▶ [TASK STATEMENT]:
Output exactly the lines below, starting with the line that has "X112600Y56299D01*" and going on through the line that has "X77733Y143400D01*", both included, and no other lines.

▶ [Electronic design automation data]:
--- START ---
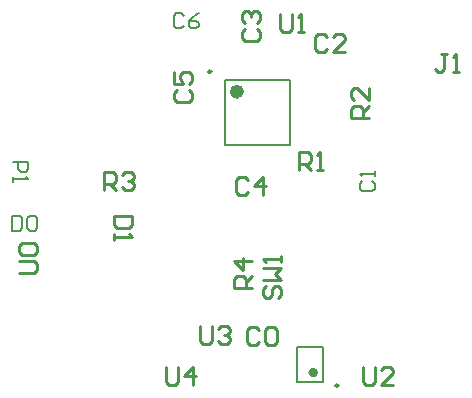
<source format=gto>
G04 Layer_Color=65535*
%FSLAX25Y25*%
%MOIN*%
G70*
G01*
G75*
%ADD19C,0.01000*%
%ADD20C,0.00984*%
%ADD30C,0.01575*%
%ADD31C,0.02362*%
%ADD32C,0.00787*%
%ADD33C,0.00800*%
D19*
X78102Y122699D02*
X77102Y121699D01*
Y119700D01*
X78102Y118700D01*
X82100D01*
X83100Y119700D01*
Y121699D01*
X82100Y122699D01*
X77102Y128697D02*
Y124698D01*
X80101D01*
X79101Y126697D01*
Y127697D01*
X80101Y128697D01*
X82100D01*
X83100Y127697D01*
Y125698D01*
X82100Y124698D01*
X63098Y80600D02*
X57100D01*
Y77601D01*
X58100Y76601D01*
X62098D01*
X63098Y77601D01*
Y80600D01*
X57100Y74602D02*
Y72603D01*
Y73602D01*
X63098D01*
X62098Y74602D01*
X101499Y92898D02*
X100499Y93898D01*
X98500D01*
X97500Y92898D01*
Y88900D01*
X98500Y87900D01*
X100499D01*
X101499Y88900D01*
X106497Y87900D02*
Y93898D01*
X103498Y90899D01*
X107497D01*
X100502Y142999D02*
X99502Y141999D01*
Y140000D01*
X100502Y139000D01*
X104500D01*
X105500Y140000D01*
Y141999D01*
X104500Y142999D01*
X100502Y144998D02*
X99502Y145998D01*
Y147997D01*
X100502Y148997D01*
X101501D01*
X102501Y147997D01*
Y146997D01*
Y147997D01*
X103501Y148997D01*
X104500D01*
X105500Y147997D01*
Y145998D01*
X104500Y144998D01*
X127799Y140398D02*
X126799Y141398D01*
X124800D01*
X123800Y140398D01*
Y136400D01*
X124800Y135400D01*
X126799D01*
X127799Y136400D01*
X133797Y135400D02*
X129798D01*
X133797Y139399D01*
Y140398D01*
X132797Y141398D01*
X130798D01*
X129798Y140398D01*
X105199Y42898D02*
X104199Y43898D01*
X102200D01*
X101200Y42898D01*
Y38900D01*
X102200Y37900D01*
X104199D01*
X105199Y38900D01*
X107198Y42898D02*
X108198Y43898D01*
X110197D01*
X111197Y42898D01*
Y38900D01*
X110197Y37900D01*
X108198D01*
X107198Y38900D01*
Y42898D01*
X118700Y96100D02*
Y102098D01*
X121699D01*
X122699Y101098D01*
Y99099D01*
X121699Y98099D01*
X118700D01*
X120699D02*
X122699Y96100D01*
X124698D02*
X126697D01*
X125698D01*
Y102098D01*
X124698Y101098D01*
X142000Y113400D02*
X136002D01*
Y116399D01*
X137002Y117399D01*
X139001D01*
X140001Y116399D01*
Y113400D01*
Y115399D02*
X142000Y117399D01*
Y123397D02*
Y119398D01*
X138001Y123397D01*
X137002D01*
X136002Y122397D01*
Y120398D01*
X137002Y119398D01*
X53500Y89400D02*
Y95398D01*
X56499D01*
X57499Y94398D01*
Y92399D01*
X56499Y91399D01*
X53500D01*
X55499D02*
X57499Y89400D01*
X59498Y94398D02*
X60498Y95398D01*
X62497D01*
X63497Y94398D01*
Y93399D01*
X62497Y92399D01*
X61497D01*
X62497D01*
X63497Y91399D01*
Y90400D01*
X62497Y89400D01*
X60498D01*
X59498Y90400D01*
X103100Y56900D02*
X97102D01*
Y59899D01*
X98102Y60899D01*
X100101D01*
X101101Y59899D01*
Y56900D01*
Y58899D02*
X103100Y60899D01*
Y65897D02*
X97102D01*
X100101Y62898D01*
Y66897D01*
X112200Y147998D02*
Y143000D01*
X113200Y142000D01*
X115199D01*
X116199Y143000D01*
Y147998D01*
X118198Y142000D02*
X120197D01*
X119198D01*
Y147998D01*
X118198Y146998D01*
X107602Y57299D02*
X106602Y56299D01*
Y54300D01*
X107602Y53300D01*
X108601D01*
X109601Y54300D01*
Y56299D01*
X110601Y57299D01*
X111600D01*
X112600Y56299D01*
Y54300D01*
X111600Y53300D01*
X106602Y59298D02*
X112600D01*
X110601Y61297D01*
X112600Y63297D01*
X106602D01*
X112600Y65296D02*
Y67295D01*
Y66296D01*
X106602D01*
X107602Y65296D01*
X25302Y61900D02*
X30300D01*
X31300Y62900D01*
Y64899D01*
X30300Y65899D01*
X25302D01*
X26302Y67898D02*
X25302Y68898D01*
Y70897D01*
X26302Y71897D01*
X30300D01*
X31300Y70897D01*
Y68898D01*
X30300Y67898D01*
X26302D01*
X85700Y44198D02*
Y39200D01*
X86700Y38200D01*
X88699D01*
X89699Y39200D01*
Y44198D01*
X91698Y43198D02*
X92698Y44198D01*
X94697D01*
X95697Y43198D01*
Y42199D01*
X94697Y41199D01*
X93697D01*
X94697D01*
X95697Y40199D01*
Y39200D01*
X94697Y38200D01*
X92698D01*
X91698Y39200D01*
X74200Y30398D02*
Y25400D01*
X75200Y24400D01*
X77199D01*
X78199Y25400D01*
Y30398D01*
X83197Y24400D02*
Y30398D01*
X80198Y27399D01*
X84197D01*
X139800Y30398D02*
Y25400D01*
X140800Y24400D01*
X142799D01*
X143799Y25400D01*
Y30398D01*
X149797Y24400D02*
X145798D01*
X149797Y28399D01*
Y29398D01*
X148797Y30398D01*
X146798D01*
X145798Y29398D01*
X168099Y134598D02*
X166099D01*
X167099D01*
Y129600D01*
X166099Y128600D01*
X165100D01*
X164100Y129600D01*
X170098Y128600D02*
X172097D01*
X171098D01*
Y134598D01*
X170098Y133598D01*
D20*
X131747Y24213D02*
G03*
X131747Y24213I-492J0D01*
G01*
X89347Y128883D02*
G03*
X89347Y128883I-492J0D01*
G01*
D30*
X124169Y28544D02*
G03*
X124169Y28544I-787J0D01*
G01*
D31*
X99091Y122190D02*
G03*
X99091Y122190I-1181J0D01*
G01*
D32*
X126531Y25394D02*
Y37205D01*
X117869Y25394D02*
Y37205D01*
Y25394D02*
X126531D01*
X117869Y37205D02*
X126531D01*
X93973Y104473D02*
X115627D01*
X93973Y126127D02*
X115627D01*
Y104473D02*
Y126127D01*
X93973Y104473D02*
Y126127D01*
D33*
X80232Y147565D02*
X79399Y148398D01*
X77733D01*
X76900Y147565D01*
Y144233D01*
X77733Y143400D01*
X79399D01*
X80232Y144233D01*
X85231Y148398D02*
X83565Y147565D01*
X81898Y145899D01*
Y144233D01*
X82731Y143400D01*
X84398D01*
X85231Y144233D01*
Y145066D01*
X84398Y145899D01*
X81898D01*
X139635Y92332D02*
X138802Y91499D01*
Y89833D01*
X139635Y89000D01*
X142967D01*
X143800Y89833D01*
Y91499D01*
X142967Y92332D01*
X143800Y93998D02*
Y95665D01*
Y94831D01*
X138802D01*
X139635Y93998D01*
X23100Y80898D02*
Y75900D01*
X25599D01*
X26432Y76733D01*
Y80065D01*
X25599Y80898D01*
X23100D01*
X28098Y80065D02*
X28931Y80898D01*
X30598D01*
X31431Y80065D01*
Y76733D01*
X30598Y75900D01*
X28931D01*
X28098Y76733D01*
Y80065D01*
X23400Y98900D02*
X28398D01*
Y96401D01*
X27565Y95568D01*
X25899D01*
X25066Y96401D01*
Y98900D01*
X23400Y93902D02*
Y92235D01*
Y93069D01*
X28398D01*
X27565Y93902D01*
M02*

</source>
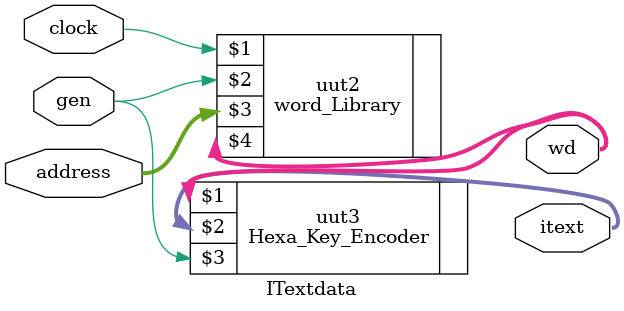
<source format=v>
module ITextdata( clock, gen, itext, address, wd );
input               gen;
input             clock;
input    [7:0]  address;
output       [7:0]itext;
output       [79:0]  wd;



word_Library       uut2(clock, gen, address,  wd);
Hexa_Key_Encoder             uut3(wd, itext, gen);   

endmodule


</source>
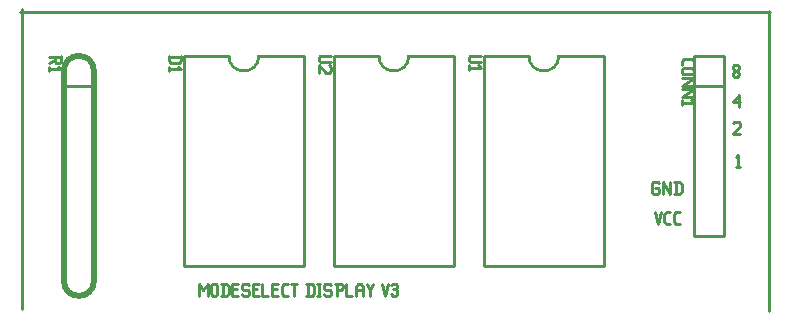
<source format=gbr>
G04 start of page 13 for group -4079 idx -4079 *
G04 Title: (unknown), topsilk *
G04 Creator: pcb 4.2.2 *
G04 CreationDate: Mon Nov 25 01:58:05 2024 UTC *
G04 For: electronics *
G04 Format: Gerber/RS-274X *
G04 PCB-Dimensions (mil): 2500.00 1000.00 *
G04 PCB-Coordinate-Origin: lower left *
%MOIN*%
%FSLAX25Y25*%
%LNTOPSILK*%
%ADD66C,0.0200*%
%ADD65C,0.0100*%
G54D65*X250000Y100000D02*Y0D01*
X967Y505D02*Y100505D01*
X500Y99500D02*X250500D01*
X237957Y78477D02*X238457Y77977D01*
X237957Y79277D02*Y78477D01*
Y79277D02*X238657Y79977D01*
X239257D01*
X239957Y79277D01*
Y78477D01*
X239457Y77977D02*X239957Y78477D01*
X238457Y77977D02*X239457D01*
X237957Y80677D02*X238657Y79977D01*
X237957Y81477D02*Y80677D01*
Y81477D02*X238457Y81977D01*
X239457D01*
X239957Y81477D01*
Y80677D01*
X239257Y79977D02*X239957Y80677D01*
X237957Y69477D02*X239957Y71977D01*
X237957Y69477D02*X240457D01*
X239957Y71977D02*Y67977D01*
X237957Y62477D02*X238457Y62977D01*
X239957D01*
X240457Y62477D01*
Y61477D01*
X237957Y58977D02*X240457Y61477D01*
X237957Y58977D02*X240457D01*
X238957Y51177D02*X239757Y51977D01*
Y47977D01*
X238957D02*X240457D01*
X213000Y43000D02*X213500Y42500D01*
X211500Y43000D02*X213000D01*
X211000Y42500D02*X211500Y43000D01*
X211000Y42500D02*Y39500D01*
X211500Y39000D01*
X213000D01*
X213500Y39500D01*
Y40500D02*Y39500D01*
X213000Y41000D02*X213500Y40500D01*
X212000Y41000D02*X213000D01*
X214700Y43000D02*Y39000D01*
Y43000D02*X217200Y39000D01*
Y43000D02*Y39000D01*
X218900Y43000D02*Y39000D01*
X220200Y43000D02*X220900Y42300D01*
Y39700D01*
X220200Y39000D02*X220900Y39700D01*
X218400Y39000D02*X220200D01*
X218400Y43000D02*X220200D01*
X212000Y33000D02*X213000Y29000D01*
X214000Y33000D01*
X215900Y29000D02*X217200D01*
X215200Y29700D02*X215900Y29000D01*
X215200Y32300D02*Y29700D01*
Y32300D02*X215900Y33000D01*
X217200D01*
X219100Y29000D02*X220400D01*
X218400Y29700D02*X219100Y29000D01*
X218400Y32300D02*Y29700D01*
Y32300D02*X219100Y33000D01*
X220400D01*
X60000Y9000D02*Y5000D01*
Y9000D02*X61500Y7000D01*
X63000Y9000D01*
Y5000D01*
X64200Y8500D02*Y5500D01*
Y8500D02*X64700Y9000D01*
X65700D01*
X66200Y8500D01*
Y5500D01*
X65700Y5000D02*X66200Y5500D01*
X64700Y5000D02*X65700D01*
X64200Y5500D02*X64700Y5000D01*
X67900Y9000D02*Y5000D01*
X69200Y9000D02*X69900Y8300D01*
Y5700D01*
X69200Y5000D02*X69900Y5700D01*
X67400Y5000D02*X69200D01*
X67400Y9000D02*X69200D01*
X71100Y7200D02*X72600D01*
X71100Y5000D02*X73100D01*
X71100Y9000D02*Y5000D01*
Y9000D02*X73100D01*
X76300D02*X76800Y8500D01*
X74800Y9000D02*X76300D01*
X74300Y8500D02*X74800Y9000D01*
X74300Y8500D02*Y7500D01*
X74800Y7000D01*
X76300D01*
X76800Y6500D01*
Y5500D01*
X76300Y5000D02*X76800Y5500D01*
X74800Y5000D02*X76300D01*
X74300Y5500D02*X74800Y5000D01*
X78000Y7200D02*X79500D01*
X78000Y5000D02*X80000D01*
X78000Y9000D02*Y5000D01*
Y9000D02*X80000D01*
X81200D02*Y5000D01*
X83200D01*
X84400Y7200D02*X85900D01*
X84400Y5000D02*X86400D01*
X84400Y9000D02*Y5000D01*
Y9000D02*X86400D01*
X88300Y5000D02*X89600D01*
X87600Y5700D02*X88300Y5000D01*
X87600Y8300D02*Y5700D01*
Y8300D02*X88300Y9000D01*
X89600D01*
X90800D02*X92800D01*
X91800D02*Y5000D01*
X96300Y9000D02*Y5000D01*
X97600Y9000D02*X98300Y8300D01*
Y5700D01*
X97600Y5000D02*X98300Y5700D01*
X95800Y5000D02*X97600D01*
X95800Y9000D02*X97600D01*
X99500D02*X100500D01*
X100000D02*Y5000D01*
X99500D02*X100500D01*
X103700Y9000D02*X104200Y8500D01*
X102200Y9000D02*X103700D01*
X101700Y8500D02*X102200Y9000D01*
X101700Y8500D02*Y7500D01*
X102200Y7000D01*
X103700D01*
X104200Y6500D01*
Y5500D01*
X103700Y5000D02*X104200Y5500D01*
X102200Y5000D02*X103700D01*
X101700Y5500D02*X102200Y5000D01*
X105900Y9000D02*Y5000D01*
X105400Y9000D02*X107400D01*
X107900Y8500D01*
Y7500D01*
X107400Y7000D02*X107900Y7500D01*
X105900Y7000D02*X107400D01*
X109100Y9000D02*Y5000D01*
X111100D01*
X112300Y8000D02*Y5000D01*
Y8000D02*X113000Y9000D01*
X114100D01*
X114800Y8000D01*
Y5000D01*
X112300Y7000D02*X114800D01*
X116000Y9000D02*X117000Y7000D01*
X118000Y9000D01*
X117000Y7000D02*Y5000D01*
X121000Y9000D02*X122000Y5000D01*
X123000Y9000D01*
X124200Y8500D02*X124700Y9000D01*
X125700D01*
X126200Y8500D01*
X125700Y5000D02*X126200Y5500D01*
X124700Y5000D02*X125700D01*
X124200Y5500D02*X124700Y5000D01*
Y7200D02*X125700D01*
X126200Y8500D02*Y7700D01*
Y6700D02*Y5500D01*
Y6700D02*X125700Y7200D01*
X126200Y7700D02*X125700Y7200D01*
G54D66*X15000Y80000D02*Y10000D01*
X25000Y80000D02*Y10000D01*
G54D65*X15000Y75000D02*X25000D01*
G54D66*Y80000D02*G75*G03X15000Y80000I-5000J0D01*G01*
Y10000D02*G75*G03X25000Y10000I5000J0D01*G01*
G54D65*X225000Y85000D02*Y25000D01*
X235000D01*
Y85000D01*
X225000D01*
Y75000D02*X235000D01*
Y85000D01*
X55000D02*Y15000D01*
X95000D01*
Y85000D01*
X55000D02*X70000D01*
X80000D02*X95000D01*
X70000D02*G75*G03X80000Y85000I5000J0D01*G01*
X105000D02*Y15000D01*
X145000D01*
Y85000D01*
X105000D02*X120000D01*
X130000D02*X145000D01*
X120000D02*G75*G03X130000Y85000I5000J0D01*G01*
X155000D02*Y15000D01*
X195000D01*
Y85000D01*
X155000D02*X170000D01*
X180000D02*X195000D01*
X170000D02*G75*G03X180000Y85000I5000J0D01*G01*
X14000D02*Y83000D01*
X13500Y82500D01*
X12500D02*X13500D01*
X12000Y83000D02*X12500Y82500D01*
X12000Y84500D02*Y83000D01*
X10000Y84500D02*X14000D01*
X12000Y83700D02*X10000Y82500D01*
X13200Y81300D02*X14000Y80500D01*
X10000D02*X14000D01*
X10000Y81300D02*Y79800D01*
X50000Y84500D02*X54000D01*
Y83200D02*X53300Y82500D01*
X50700D02*X53300D01*
X50000Y83200D02*X50700Y82500D01*
X50000Y85000D02*Y83200D01*
X54000Y85000D02*Y83200D01*
X53200Y81300D02*X54000Y80500D01*
X50000D02*X54000D01*
X50000Y81300D02*Y79800D01*
X100500Y85000D02*X104000D01*
X100500D02*X100000Y84500D01*
Y83500D01*
X100500Y83000D01*
X104000D01*
X103500Y81800D02*X104000Y81300D01*
Y79800D01*
X103500Y79300D01*
X102500D02*X103500D01*
X100000Y81800D02*X102500Y79300D01*
X100000Y81800D02*Y79300D01*
X150500Y85000D02*X154000D01*
X150500D02*X150000Y84500D01*
Y83500D01*
X150500Y83000D01*
X154000D01*
X153200Y81800D02*X154000Y81000D01*
X150000D02*X154000D01*
X150000Y81800D02*Y80300D01*
X221000Y83300D02*Y82000D01*
X221700Y84000D02*X221000Y83300D01*
X221700Y84000D02*X224300D01*
X225000Y83300D01*
Y82000D01*
X221500Y80800D02*X224500D01*
X225000Y80300D01*
Y79300D01*
X224500Y78800D01*
X221500D02*X224500D01*
X221000Y79300D02*X221500Y78800D01*
X221000Y80300D02*Y79300D01*
X221500Y80800D02*X221000Y80300D01*
Y77600D02*X225000D01*
X221000Y75100D01*
X225000D01*
X221000Y73900D02*X225000D01*
X221000Y71400D01*
X225000D01*
X224200Y70200D02*X225000Y69400D01*
X221000D02*X225000D01*
X221000Y70200D02*Y68700D01*
M02*

</source>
--- END ---
▶ [ANSWER SPACE]:
X112600Y56299D01*
Y54300D01*
X111600Y53300D01*
X106602Y59298D02*
X112600D01*
X110601Y61297D01*
X112600Y63297D01*
X106602D01*
X112600Y65296D02*
Y67295D01*
Y66296D01*
X106602D01*
X107602Y65296D01*
X25302Y61900D02*
X30300D01*
X31300Y62900D01*
Y64899D01*
X30300Y65899D01*
X25302D01*
X26302Y67898D02*
X25302Y68898D01*
Y70897D01*
X26302Y71897D01*
X30300D01*
X31300Y70897D01*
Y68898D01*
X30300Y67898D01*
X26302D01*
X85700Y44198D02*
Y39200D01*
X86700Y38200D01*
X88699D01*
X89699Y39200D01*
Y44198D01*
X91698Y43198D02*
X92698Y44198D01*
X94697D01*
X95697Y43198D01*
Y42199D01*
X94697Y41199D01*
X93697D01*
X94697D01*
X95697Y40199D01*
Y39200D01*
X94697Y38200D01*
X92698D01*
X91698Y39200D01*
X74200Y30398D02*
Y25400D01*
X75200Y24400D01*
X77199D01*
X78199Y25400D01*
Y30398D01*
X83197Y24400D02*
Y30398D01*
X80198Y27399D01*
X84197D01*
X139800Y30398D02*
Y25400D01*
X140800Y24400D01*
X142799D01*
X143799Y25400D01*
Y30398D01*
X149797Y24400D02*
X145798D01*
X149797Y28399D01*
Y29398D01*
X148797Y30398D01*
X146798D01*
X145798Y29398D01*
X168099Y134598D02*
X166099D01*
X167099D01*
Y129600D01*
X166099Y128600D01*
X165100D01*
X164100Y129600D01*
X170098Y128600D02*
X172097D01*
X171098D01*
Y134598D01*
X170098Y133598D01*
D20*
X131747Y24213D02*
G03*
X131747Y24213I-492J0D01*
G01*
X89347Y128883D02*
G03*
X89347Y128883I-492J0D01*
G01*
D30*
X124169Y28544D02*
G03*
X124169Y28544I-787J0D01*
G01*
D31*
X99091Y122190D02*
G03*
X99091Y122190I-1181J0D01*
G01*
D32*
X126531Y25394D02*
Y37205D01*
X117869Y25394D02*
Y37205D01*
Y25394D02*
X126531D01*
X117869Y37205D02*
X126531D01*
X93973Y104473D02*
X115627D01*
X93973Y126127D02*
X115627D01*
Y104473D02*
Y126127D01*
X93973Y104473D02*
Y126127D01*
D33*
X80232Y147565D02*
X79399Y148398D01*
X77733D01*
X76900Y147565D01*
Y144233D01*
X77733Y143400D01*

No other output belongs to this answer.